How to be a politician: 1. Tell people what you’re going to do 2. Don’t do it 3. Change the subject.
I’m in court with another one of those attorneys who licks their fingers before turning every single page in their file.
I do not regret the contempt fine I’m about to receive, but this must stop.
You can be rough with me – the healthcare is free. #MakeCanadaSexier
I’m not positive,
but I think when you say you’re “over” something,
YOU STOP TALKING ABOUT IT.
If I had the money to get some work done, I think I’d have them start with the dishes.
i wish i could throw tomatoes at tweets
[father & son looking up at the night sky—observing starlight from millions of yrs ago] son, the most important thing in this world is money
If by putting clean sheets on my bed you mean I piled unfolded clean sheets on my bed and then used them as a cuddle buddy for a week, then yes, I put new sheets on my bed.
I left my kid in daycare an extra half hour so I could eat Doritos without sharing and I have absolutely no regrets about this
Wife: Can you take the kale chips out of the oven?
Me: Sure. Can you hold the trash open?
The only thing worse than getting caught sneaking alcohol into the house by your wife is being called amateur by your teen son.
Stop trying to undress my panda bear onesie with your eyes.
George Washington died in 1799. The first Dinosaur fossil was discovered in 1824. George Washington never even knew Jurassic Park existed.
I get it, orcas!
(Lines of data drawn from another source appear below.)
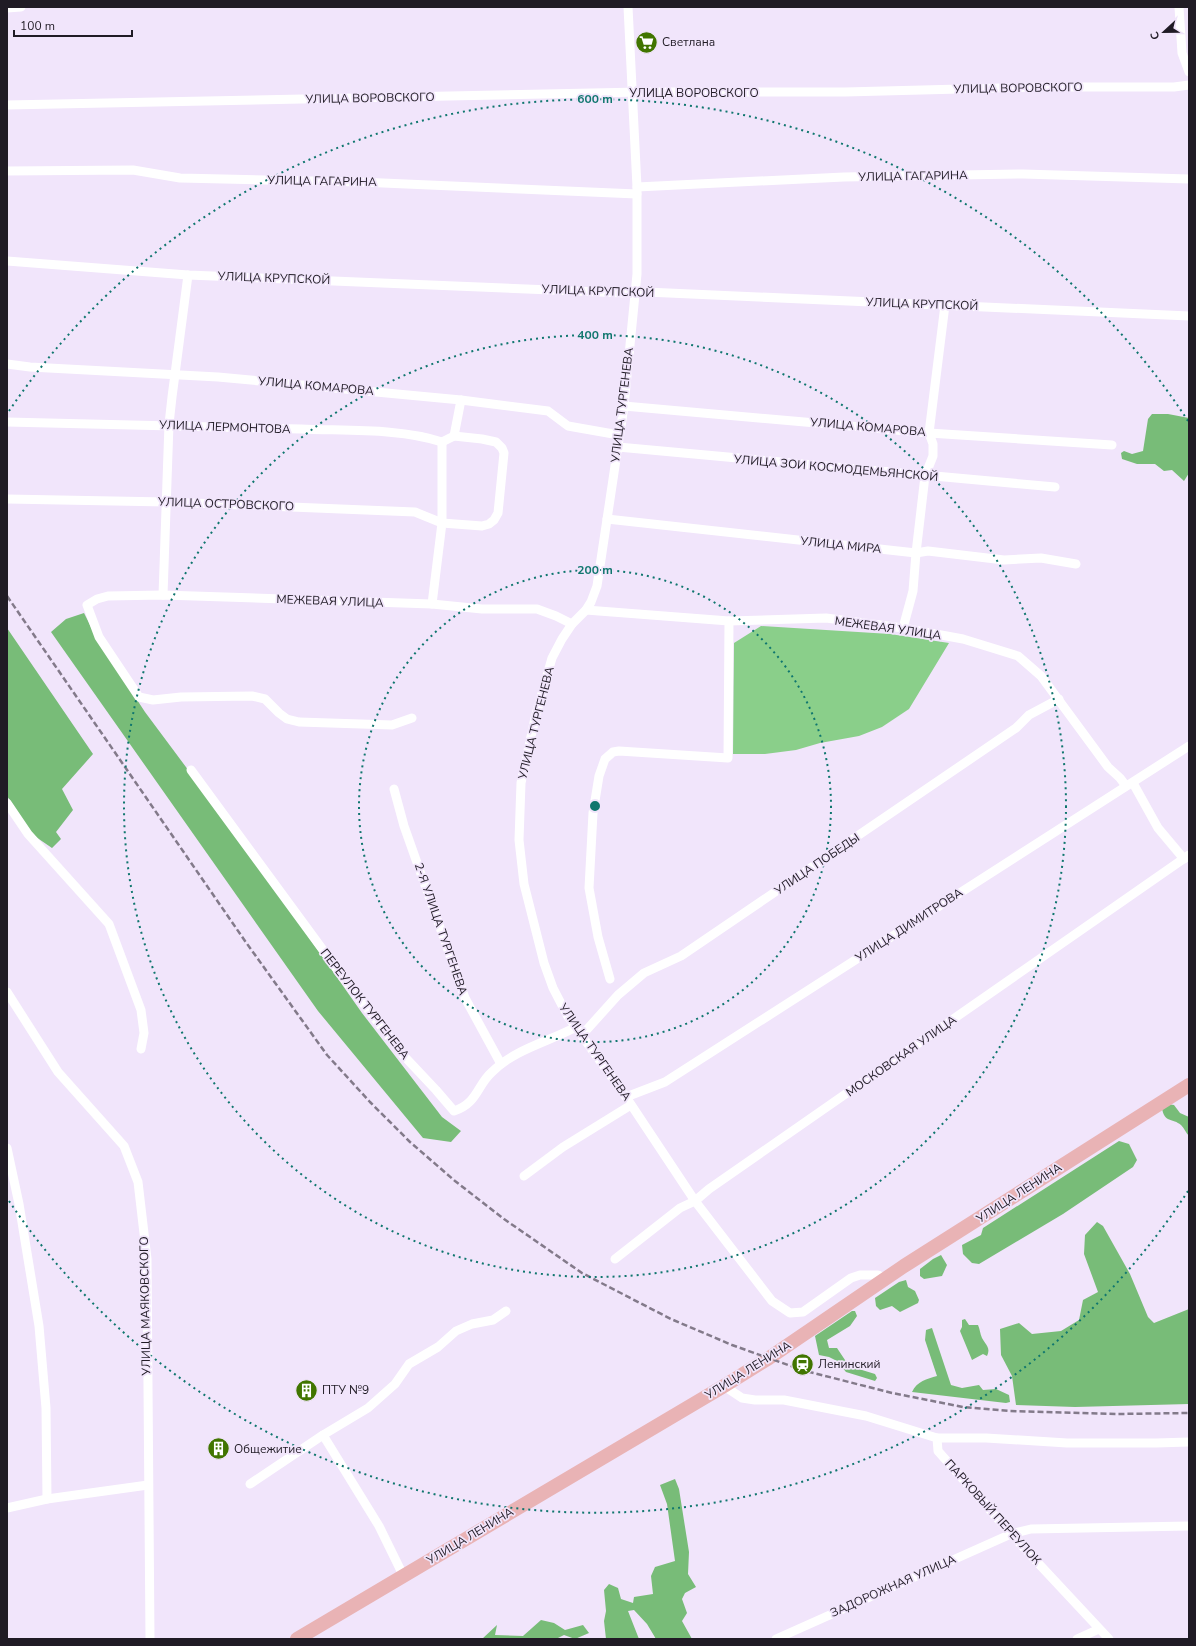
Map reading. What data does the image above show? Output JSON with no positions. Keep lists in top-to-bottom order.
{
  "streets": {
    "main road": ["УЛИЦА ЛЕНИНА"],
    "street": [
      "УЛИЦА ВОРОВСКОГО",
      "УЛИЦА ГАГАРИНА",
      "УЛИЦА КРУПСКОЙ",
      "УЛИЦА КОМАРОВА",
      "УЛИЦА ТУРГЕНЕВА",
      "УЛИЦА ЛЕРМОНТОВА",
      "УЛИЦА ЗОИ КОСМОДЕМЬЯНСКОЙ",
      "УЛИЦА ОСТРОВСКОГО",
      "УЛИЦА МИРА",
      "МЕЖЕВАЯ УЛИЦА",
      "УЛИЦА ПОБЕДЫ",
      "УЛИЦА ДИМИТРОВА",
      "2-Я УЛИЦА ТУРГЕНЕВА",
      "ПЕРЕУЛОК ТУРГЕНЕВА",
      "МОСКОВСКАЯ УЛИЦА",
      "УЛИЦА МАЯКОВСКОГО",
      "ПАРКОВЫЙ ПЕРЕУЛОК",
      "ЗАДОРОЖНАЯ УЛИЦА"
    ]
  },
  "crossings": [
    ["УЛИЦА ВОРОВСКОГО", "УЛИЦА ТУРГЕНЕВА"],
    ["УЛИЦА ГАГАРИНА", "УЛИЦА ТУРГЕНЕВА"],
    ["УЛИЦА КРУПСКОЙ", "УЛИЦА ТУРГЕНЕВА"],
    ["УЛИЦА КОМАРОВА", "УЛИЦА ТУРГЕНЕВА"],
    ["УЛИЦА ТУРГЕНЕВА", "УЛИЦА ЗОИ КОСМОДЕМЬЯНСКОЙ"],
    ["УЛИЦА ТУРГЕНЕВА", "УЛИЦА МИРА"],
    ["УЛИЦА ТУРГЕНЕВА", "МЕЖЕВАЯ УЛИЦА"],
    ["УЛИЦА ТУРГЕНЕВА", "УЛИЦА ПОБЕДЫ"],
    ["УЛИЦА ТУРГЕНЕВА", "УЛИЦА ДИМИТРОВА"],
    ["УЛИЦА ТУРГЕНЕВА", "ПЕРЕУЛОК ТУРГЕНЕВА"],
    ["УЛИЦА ТУРГЕНЕВА", "МОСКОВСКАЯ УЛИЦА"],
    ["УЛИЦА ТУРГЕНЕВА", "УЛИЦА ЛЕНИНА"],
    ["МЕЖЕВАЯ УЛИЦА", "УЛИЦА ПОБЕДЫ"],
    ["МЕЖЕВАЯ УЛИЦА", "УЛИЦА ДИМИТРОВА"],
    ["МЕЖЕВАЯ УЛИЦА", "МОСКОВСКАЯ УЛИЦА"],
    ["2-Я УЛИЦА ТУРГЕНЕВА", "ПЕРЕУЛОК ТУРГЕНЕВА"],
    ["ПАРКОВЫЙ ПЕРЕУЛОК", "ЗАДОРОЖНАЯ УЛИЦА"]
  ],
  "places": {
    "supermarket": ["Светлана"],
    "station": ["Ленинский"],
    "building": ["ПТУ №9", "Общежитие"]
  },
  "scale_bar": "100 m",
  "north": "left",
  "rings": ["600 m", "400 m", "200 m"]
}
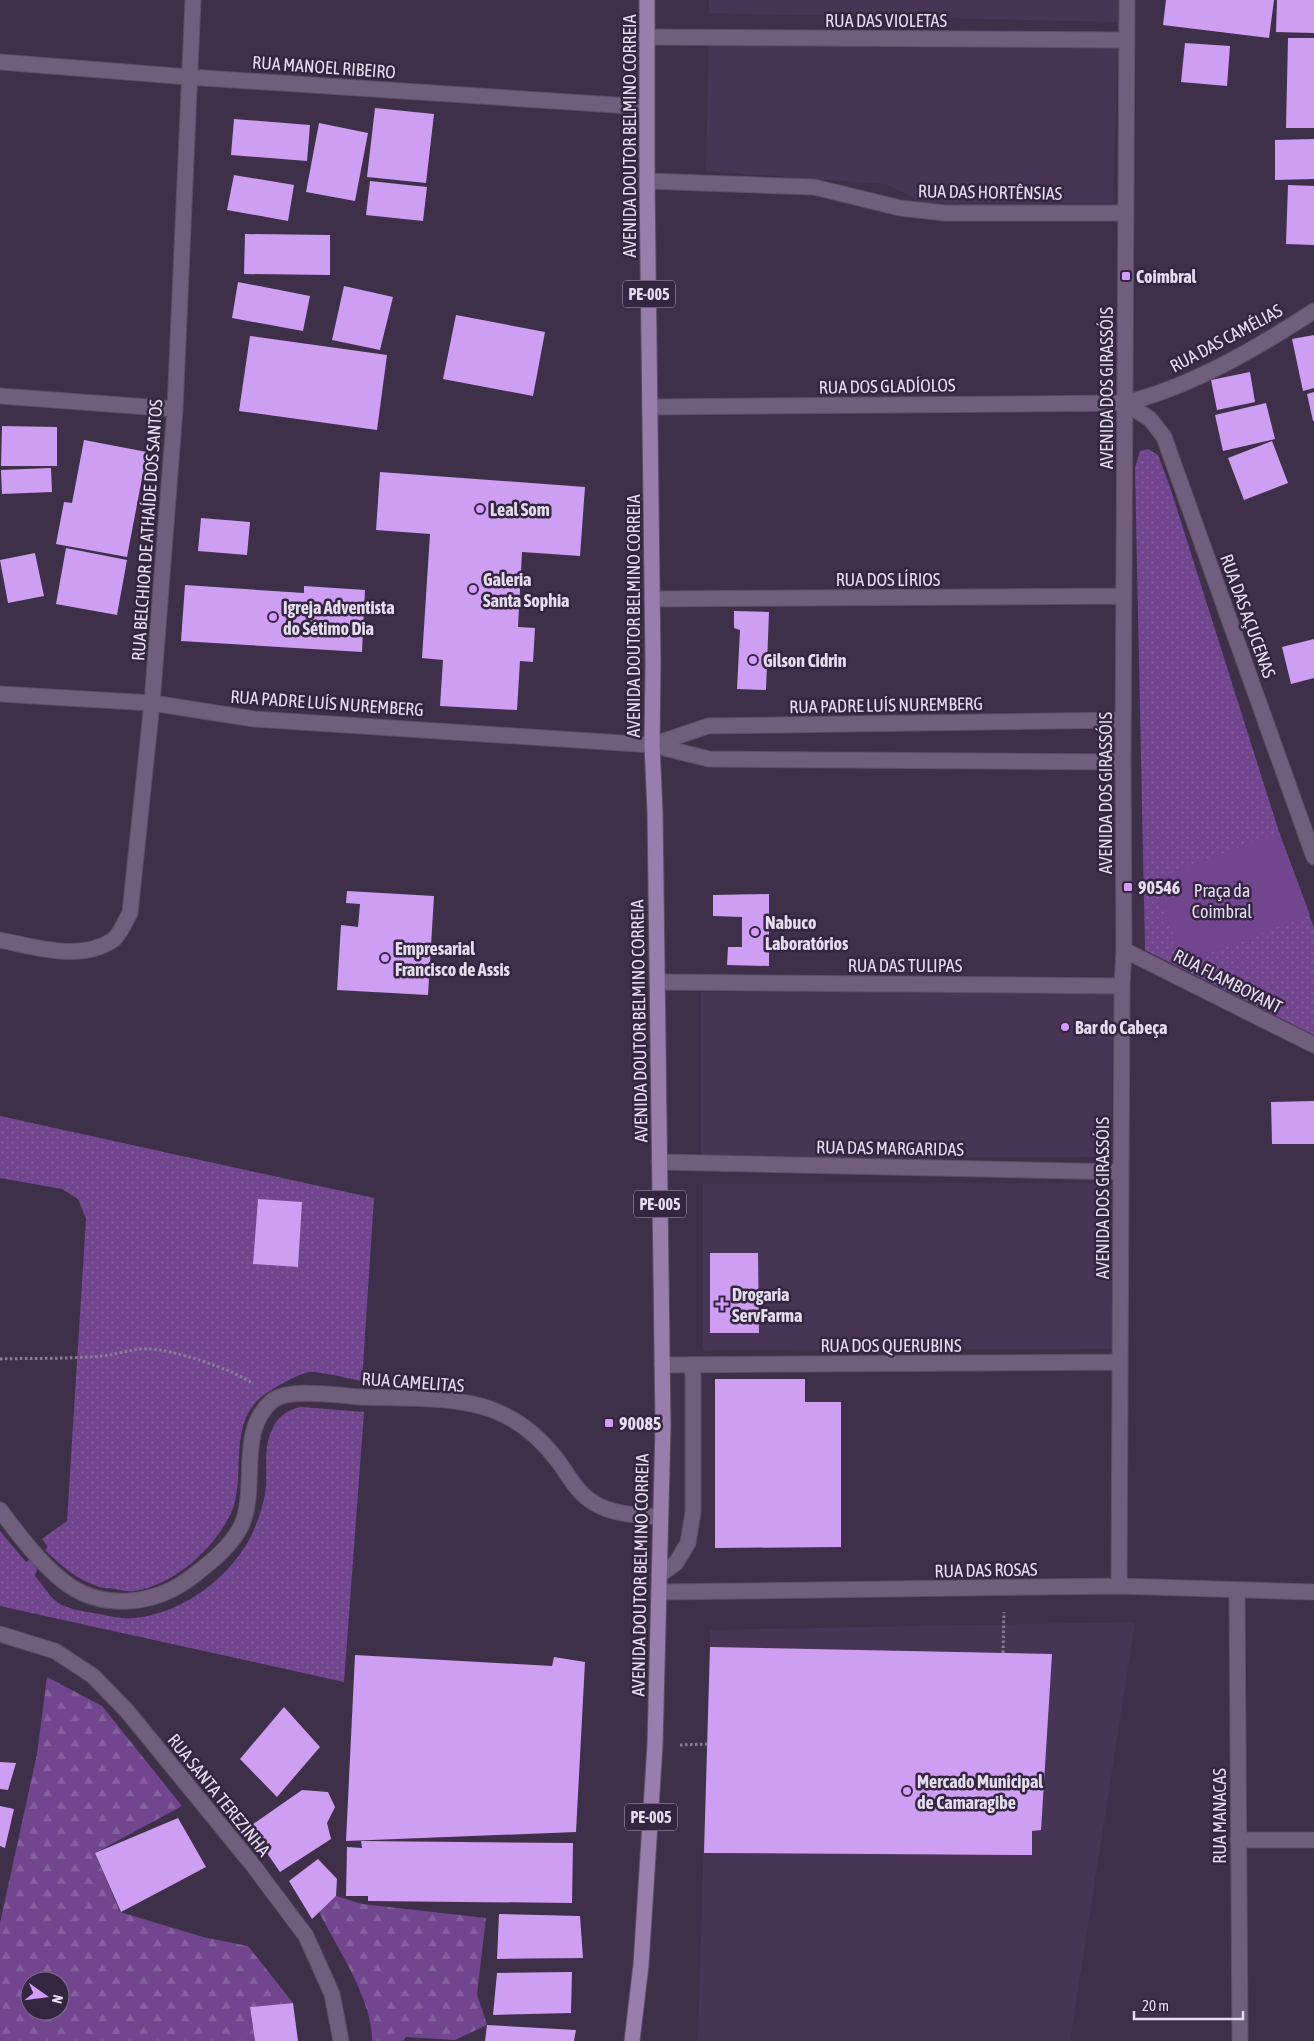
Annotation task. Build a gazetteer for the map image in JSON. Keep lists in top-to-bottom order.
{
  "streets": {
    "main road": ["AVENIDA DOUTOR BELMINO CORREIA", "PE-005"],
    "street": [
      "RUA DAS VIOLETAS",
      "RUA MANOEL RIBEIRO",
      "RUA DAS HORTÊNSIAS",
      "RUA DAS CAMÉLIAS",
      "RUA DOS GLADÍOLOS",
      "AVENIDA DOS GIRASSÓIS",
      "RUA BELCHIOR DE ATHAÍDE DOS SANTOS",
      "RUA DOS LÍRIOS",
      "RUA DAS AÇUCENAS",
      "RUA PADRE LUÍS NUREMBERG",
      "RUA DAS TULIPAS",
      "RUA FLAMBOYANT",
      "RUA DAS MARGARIDAS",
      "RUA DOS QUERUBINS",
      "RUA CAMELITAS",
      "RUA DAS ROSAS",
      "RUA SANTA TEREZINHA",
      "RUA MANACAS"
    ]
  },
  "crossings": [
    ["RUA DAS VIOLETAS", "AVENIDA DOUTOR BELMINO CORREIA"],
    ["RUA DAS VIOLETAS", "AVENIDA DOS GIRASSÓIS"],
    ["RUA MANOEL RIBEIRO", "AVENIDA DOUTOR BELMINO CORREIA"],
    ["RUA MANOEL RIBEIRO", "RUA BELCHIOR DE ATHAÍDE DOS SANTOS"],
    ["AVENIDA DOUTOR BELMINO CORREIA", "RUA DAS HORTÊNSIAS"],
    ["AVENIDA DOUTOR BELMINO CORREIA", "RUA DOS GLADÍOLOS"],
    ["AVENIDA DOUTOR BELMINO CORREIA", "RUA DOS LÍRIOS"],
    ["AVENIDA DOUTOR BELMINO CORREIA", "RUA PADRE LUÍS NUREMBERG"],
    ["AVENIDA DOUTOR BELMINO CORREIA", "RUA DAS TULIPAS"],
    ["AVENIDA DOUTOR BELMINO CORREIA", "RUA DAS MARGARIDAS"],
    ["AVENIDA DOUTOR BELMINO CORREIA", "RUA DOS QUERUBINS"],
    ["AVENIDA DOUTOR BELMINO CORREIA", "RUA CAMELITAS"],
    ["AVENIDA DOUTOR BELMINO CORREIA", "RUA DAS ROSAS"],
    ["RUA DAS HORTÊNSIAS", "AVENIDA DOS GIRASSÓIS"],
    ["RUA DAS CAMÉLIAS", "RUA DOS GLADÍOLOS"],
    ["RUA DAS CAMÉLIAS", "AVENIDA DOS GIRASSÓIS"],
    ["RUA DAS CAMÉLIAS", "RUA DAS AÇUCENAS"],
    ["RUA DOS GLADÍOLOS", "AVENIDA DOS GIRASSÓIS"],
    ["RUA DOS GLADÍOLOS", "RUA DAS AÇUCENAS"],
    ["AVENIDA DOS GIRASSÓIS", "RUA DOS LÍRIOS"],
    ["AVENIDA DOS GIRASSÓIS", "RUA DAS AÇUCENAS"],
    ["AVENIDA DOS GIRASSÓIS", "RUA PADRE LUÍS NUREMBERG"],
    ["AVENIDA DOS GIRASSÓIS", "RUA DAS TULIPAS"],
    ["AVENIDA DOS GIRASSÓIS", "RUA FLAMBOYANT"],
    ["AVENIDA DOS GIRASSÓIS", "RUA DAS MARGARIDAS"],
    ["AVENIDA DOS GIRASSÓIS", "RUA DOS QUERUBINS"],
    ["AVENIDA DOS GIRASSÓIS", "RUA DAS ROSAS"],
    ["RUA BELCHIOR DE ATHAÍDE DOS SANTOS", "RUA PADRE LUÍS NUREMBERG"],
    ["RUA DAS ROSAS", "RUA MANACAS"]
  ],
  "parks": ["Praça da Coimbral"],
  "places": {
    "transit": ["Coimbral", "90546", "90085"],
    "other": [
      "Leal Som",
      "Galeria Santa Sophia",
      "Igreja Adventista do Sétimo Dia",
      "Gilson Cidrin",
      "Nabuco Laboratórios",
      "Empresarial Francisco de Assis",
      "Bar do Cabeça",
      "Mercado Municipal de Camaragibe"
    ],
    "health": ["Drogaria ServFarma"]
  },
  "scale_bar": "20 m",
  "north": "right"
}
I, too, like to sink annoying children’s toys in the pool
I don’t eat dessert for dinner nearly as much as I thought I would when I was 8
Life is what happens when you’re busy choosing a filter for what already happened in life.
Don’t ask me for advice I still don’t understand what a 3D printer is.
Me: Why don’t you ride your bike to practice and save me the trip?
13-year-old: I can’t. It’s too far.
Me: You ride twice that far when you go to your friend’s house.
13: I can only go that far if it’s for fun.
MOM: putting him in sports was a bad idea
DAD: yup
ME (in right field wearing my cup on my face): hey coach look at me I’m Bane lol
*knocks on neighbor’s door*
May I borrow a cup of sleep?
if you give me a serious answer to a silly question I’m giving you a wedgie
Just did a 30 minute mile on the treadmill. I see a white light. Nana?!
You know those people who get all excited and lovey with puppies at pet stores?
Same. But I’m in a liquor store.
Doctor: Any food allergies?
Patient: Sometimes dairy products disagree with me
Carton of milk: That’s not true
News: IKEA pledges 1 billion euros to help slow climate change.
But knowing IKEA, it will take forever to put the money together.
Remember that weird kid who ate the batteries in middle school? Well he’s a millionaire now! Just kidding, he died. He ate batteries.
Me: Hiding in my pantry from a murderer
Also me: Opens a bag chips in pantry gets murdered
The veggies I bought 3 weeks ago as I reach for another pudding
Just finished my taxes and it looks like I’ll be able to afford that vacation to the Outback…steakhouse that is.